:: PAGE TEXT ::
Honorable John D. Rockefeller IV

Select Committee on Intelligence

531 Hart Senate Office Building
Washington, D.C. 20510

 

Honorable Christopher S. Bond

Ranking Member

Select Committee on Intelligence

274 Russell Senate Office Building
Washington, D.C. 20510

 

June 19, 2007

 

RE: Nomination of John A. Rizzo for General Counsel of the CIA

 

Dear Chairman Rockefeller and Senator Bond:

 

The American Civil Liberties Union strongly urges you to oppose moving forward with the nomination of John A. Rizzo to be General Counsel of the Central Intelligence Agency until and unless the government takes the following steps: 

 

(i)                  publicly releases an August 2002 memorandum from the Justice Department to the CIA that authorizes specific interrogation techniques, including waterboarding;

(ii)                makes clear that none of the techniques specified in the August 2002 memorandum are authorized, or will be authorized, for use by any government employee or contractor;

(iii)               publicly releases a presidential directive for the CIA to detain and interrogate persons outside the United States; and

(iv)              has the Attorney General or his designee appoint an outside special counsel for the investigation and prosecution of criminal violations of federal laws against the torture or abuse of detainees.
:::
:: SUPPLIED INFORMATION ::
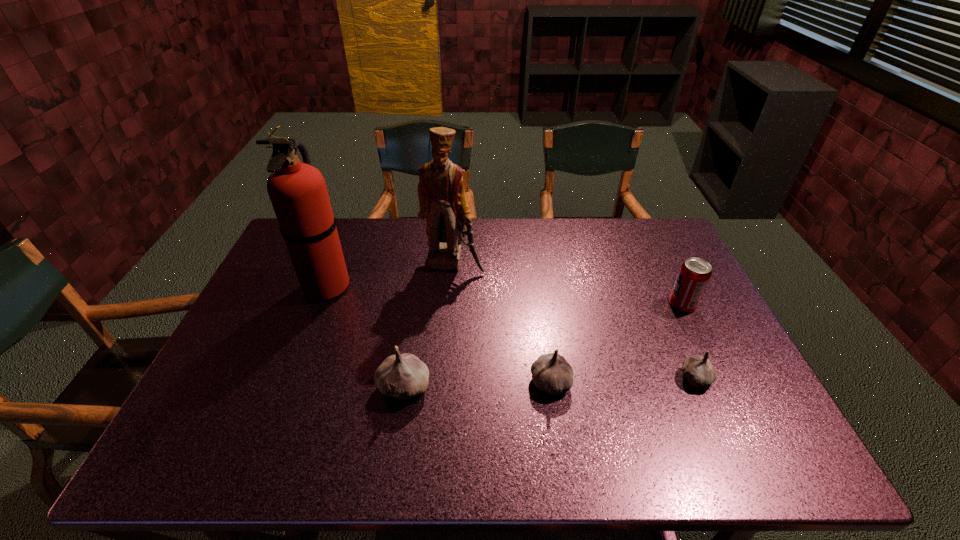
Considering the uniform spacing of garlics, where should an additional garlic be positioned on the left? Please locate a free spot. Please provide its 2D coordinates. Your answer should be formatted as a tuple, i.e. [(x, y)], where the tuple contains the x and y coordinates of a point satisfying the conditions above.

[(253, 392)]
:::
# USING THE INFORMATION:
[1] In the letter about John A. Rizzo's nomination, which post has he been nominated to fill?
[2] In one to three sentences, explain the purpose of the outside special counsel named in step (iv) of the letter about Rizzo's nomination, and say who would appoint it.
[3] Write the next part of the letter about John A. Rizzo's nomination, continuing after the last sentence shown.

# RESULTS:
[1] General Counsel of the Central Intelligence Agency.

[2] The Attorney General or his designee would appoint the outside special counsel. Its job would be to investigate and prosecute criminal violations of federal laws against the torture or abuse of detainees.

[3]
 

These four steps will bring the nation closer to the objectives of stopping torture and abuse, and holding top government officials--and not just a small number of privates and sergeants and low-ranking officers--responsible for the government abandoning the Constitution and the rule of law in its detention and interrogation policies and practices.  The nation’s criminal laws should apply to all, without regard to rank or office.

 

Role of Rizzo in Torture and Detention Policies

 

According to several newspaper accounts, including a January 29, 2005 New York Times article and a December 30, 2005 Washington Post article, Rizzo had a significant role in developing and implementing the government’s torture and detention policies.  These policies appear to include authorization for a lengthy list of interrogation tactics that violate federal criminal law, and other detention and rendition practices that violate federal law.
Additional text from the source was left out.